By Ajai Shukla
Business Standard, 5th Oct 15
Indian Air Force (IAF) boss, Air Chief Marshal Arup Raha, has verified Business Standard’s report (October 2, “Parrikar cuts Gordian knot to boost Tejas line”) that the air force was ordering 120 (six squadrons) Tejas Mark I Light Combat Aircraft (LCA), triple the 40 aircraft it had previously committed to buying from Hindustan Aeronautics Ltd (HAL).
Addressing a press conference in New Delhi on Saturday, in the lead up to Air Force Day on October 8, Raha declared: “We are ready to take more --- 120 (fighters), six squadrons of Tejas… We are ready to take it as soon as they (HAL) can provide it. That means they have to ramp up the production rate, which is running behind schedule… But we will take all 120.”
Raha endorsed Business Standard’s description of the configuration of the additional fighters, which is being dubbed the Tejas Mark 1A. It will have an under-wing pod for electronic warfare and jamming, aerial refuelling capability, better air-to-air missiles and rearranged internals for easy maintenance.
Unlike former air force chiefs who have often used Air Force Day to paint a dire picture of a weakening air force with dwindling aircraft numbers, an optimistic Raha predicted “We are looking forward to building up our combat fleet to 42 squadrons by the end of the 14th plan, by 2027. I think it is possible, it is viable, there are a lot of options available with us, and discussions are already on.”
Raha’s optimism rests on his acceptance of indigenisation, a notable turnaround from his predecessors, who never planned beyond one-to-two Tejas squadrons. Raha’s acceptance of six Tejas squadrons immediately makes the numbers better.

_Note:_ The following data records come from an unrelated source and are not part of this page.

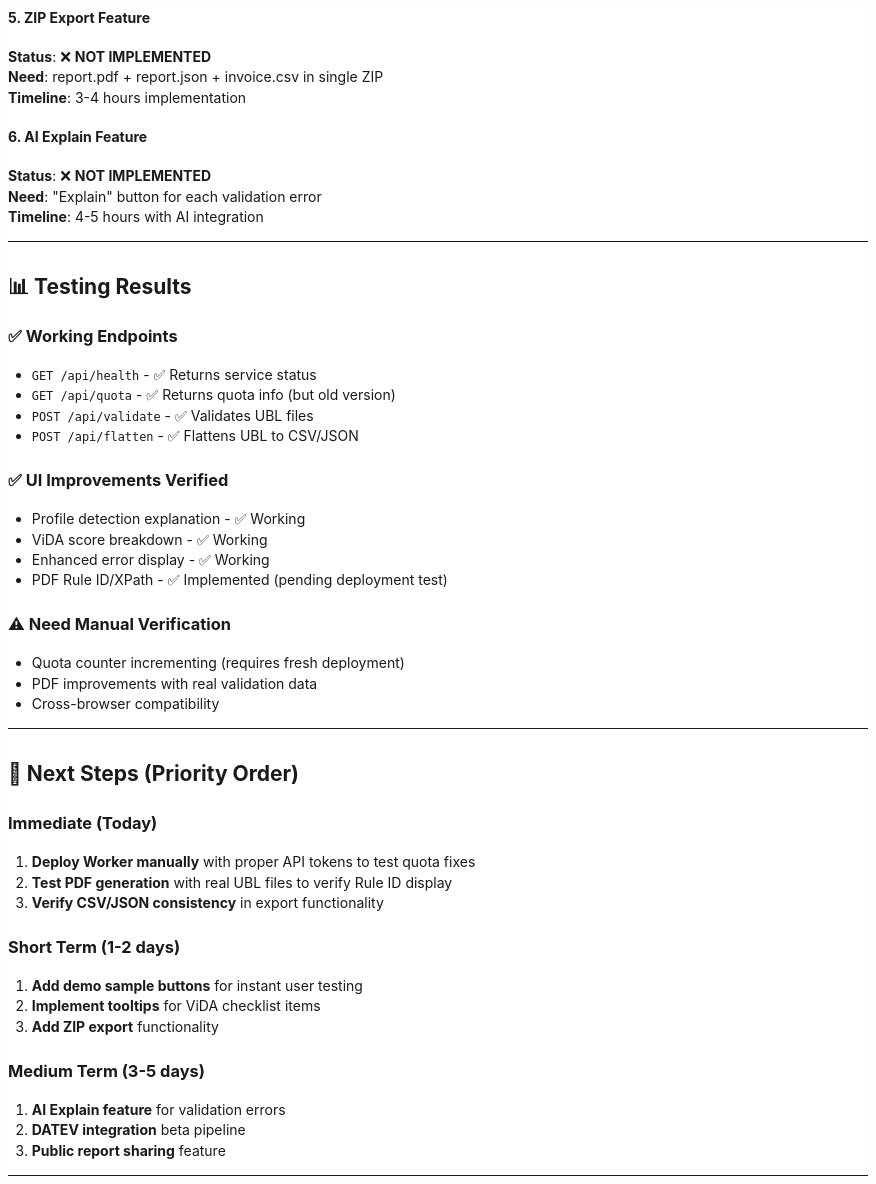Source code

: #### 5. ZIP Export Feature
**Status**: ❌ **NOT IMPLEMENTED**  
**Need**: report.pdf + report.json + invoice.csv in single ZIP  
**Timeline**: 3-4 hours implementation

#### 6. AI Explain Feature
**Status**: ❌ **NOT IMPLEMENTED**  
**Need**: "Explain" button for each validation error  
**Timeline**: 4-5 hours with AI integration

---

## 📊 **Testing Results**

### ✅ **Working Endpoints**
- `GET /api/health` - ✅ Returns service status
- `GET /api/quota` - ✅ Returns quota info (but old version)
- `POST /api/validate` - ✅ Validates UBL files 
- `POST /api/flatten` - ✅ Flattens UBL to CSV/JSON

### ✅ **UI Improvements Verified**
- Profile detection explanation - ✅ Working
- ViDA score breakdown - ✅ Working  
- Enhanced error display - ✅ Working
- PDF Rule ID/XPath - ✅ Implemented (pending deployment test)

### ⚠️ **Need Manual Verification**
- Quota counter incrementing (requires fresh deployment)
- PDF improvements with real validation data
- Cross-browser compatibility

---

## 🎯 **Next Steps (Priority Order)**

### Immediate (Today)
1. **Deploy Worker manually** with proper API tokens to test quota fixes
2. **Test PDF generation** with real UBL files to verify Rule ID display
3. **Verify CSV/JSON consistency** in export functionality

### Short Term (1-2 days)  
1. **Add demo sample buttons** for instant user testing
2. **Implement tooltips** for ViDA checklist items
3. **Add ZIP export** functionality

### Medium Term (3-5 days)
1. **AI Explain feature** for validation errors  
2. **DATEV integration** beta pipeline
3. **Public report sharing** feature

---
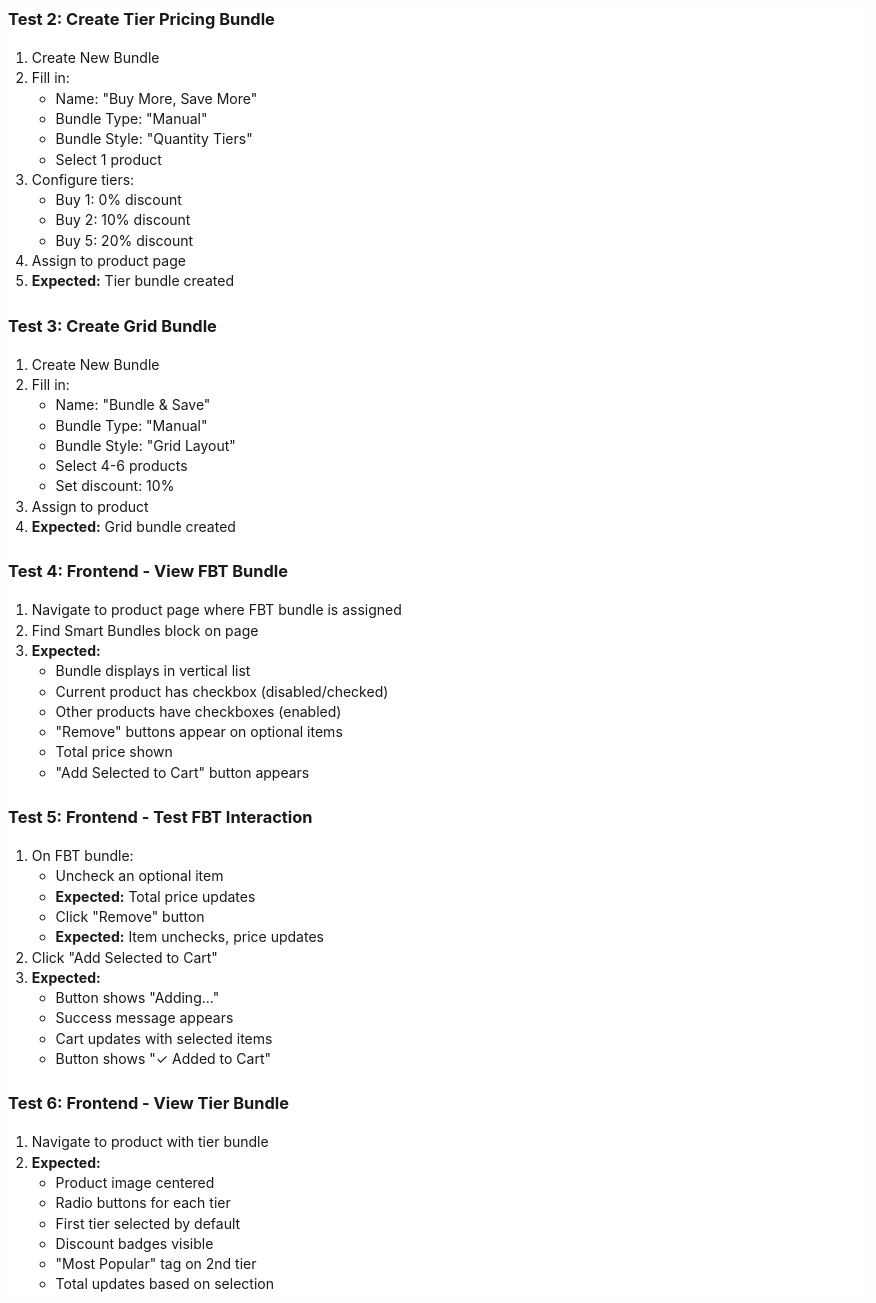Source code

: ### Test 2: Create Tier Pricing Bundle
1. Create New Bundle
2. Fill in:
   - Name: "Buy More, Save More"
   - Bundle Type: "Manual"
   - Bundle Style: "Quantity Tiers"
   - Select 1 product
3. Configure tiers:
   - Buy 1: 0% discount
   - Buy 2: 10% discount
   - Buy 5: 20% discount
4. Assign to product page
5. **Expected:** Tier bundle created

### Test 3: Create Grid Bundle
1. Create New Bundle
2. Fill in:
   - Name: "Bundle & Save"
   - Bundle Type: "Manual"
   - Bundle Style: "Grid Layout"
   - Select 4-6 products
   - Set discount: 10%
3. Assign to product
4. **Expected:** Grid bundle created

### Test 4: Frontend - View FBT Bundle
1. Navigate to product page where FBT bundle is assigned
2. Find Smart Bundles block on page
3. **Expected:**
   - Bundle displays in vertical list
   - Current product has checkbox (disabled/checked)
   - Other products have checkboxes (enabled)
   - "Remove" buttons appear on optional items
   - Total price shown
   - "Add Selected to Cart" button appears

### Test 5: Frontend - Test FBT Interaction
1. On FBT bundle:
   - Uncheck an optional item
   - **Expected:** Total price updates
   - Click "Remove" button
   - **Expected:** Item unchecks, price updates
2. Click "Add Selected to Cart"
3. **Expected:**
   - Button shows "Adding..."
   - Success message appears
   - Cart updates with selected items
   - Button shows "✓ Added to Cart"

### Test 6: Frontend - View Tier Bundle
1. Navigate to product with tier bundle
2. **Expected:**
   - Product image centered
   - Radio buttons for each tier
   - First tier selected by default
   - Discount badges visible
   - "Most Popular" tag on 2nd tier
   - Total updates based on selection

Furthermore, he is bullish on the next-generation “advanced medium combat aircraft” (AMCA) that the Defence R&D Organisation (DRDO) has begun designing in close partnership with the IAF.
Raha sees the AMCA, which he says will take 15 years of development and prototype testing, as the IAF’s future, along with the “fifth-generation fighter aircraft” (FGFA) that Russia and India plan to co-develop.
The AMCA would come into service around 2030, just in time to replace three types of IAF combat aircraft whose service lives are currently being extended through avionics upgrades (MiG-29 and Mirage 2000), and an engine replacement programme (Jaguar).
Raha signalled growing IAF disenchantment with the FGFA, something that has been increasingly evident from the inability of New Delhi and Moscow to agree on an R&D contract. The air chief confessed: “There are some issues which have cropped up in terms of the work share, in terms of the present technological and technical aspects of the PAK-FA (the Russian FGFA prototype, which is undergoing test flights), and of course the cost visibility. So these are the issues we are looking at and they have been taken up at the highest level.”
However, the air chief believes that the AMCA’s promise compensates for uncertainty over the FGFA. Says Raha: “If the FGFA comes through it is fine, otherwise the Indian FGFA --- that is the AMCA, the advanced medium combat aircraft --- we still have over 15 years to work on it before the MiG-29 upgraded aircraft retire, before the Mirage 2000 upgraded ones retire, as well as Jaguar upgraded ones retire in another 15 years.”
In contrast to its aloofness from the Tejas programme, the IAF has immersed itself in the AMCA programme, to the DRDO’s pleasant surprise. Raha enthuses: “I’m very sure, if we put our hearts and souls together, and if the air force, the DRDO, the ADA (Aeronautical Development Agency) and HAL and other agencies involved take joint responsibility, joint accountability and joint ownership, [AMCA] is highly possible.”
Notwithstanding Raha’s embrace of indigenisation, he retains the IAF’s conviction that it is essential to have at least six squadrons of the Rafale.
Interestingly, he leaves the door open for any other medium multi-role combat aircraft (MMRCA). “I cannot give you numbers, but definitely we would like to have the MMRCA type of aircraft, at least six squadrons to my mind. But let’s see, there may be some other alternatives as well,” he said.
The IAF chief stressed on the on-going development of advanced landing ground (ALGs) along the Himalayan frontiers, especially in Jammu & Kashmir and the north-east. He said Nyoma and Kargil airports in Ladakh are important “Not only for capability enhancement of the air force in support of the army, it is also going to help us in increased tourist traffic and economic development.”
Indicating that Kargil would be developed as a tourist hub, Raha said the IAF would “extend the runway not only so that it can be used by larger bodied aircraft of the air force, or combat aircraft, but also larger-bodied (civil) aircraft…”
In contrast, Nyoma, which is being developed as a fighter-capable airfield in remote Southern Ladakh, at an altitude of over 13,000 feet, would take longer, because of its hostile climate and short working seasons. “So even if we can start the work this year, it will take several working seasons, to my mind between three and five to complete the work.”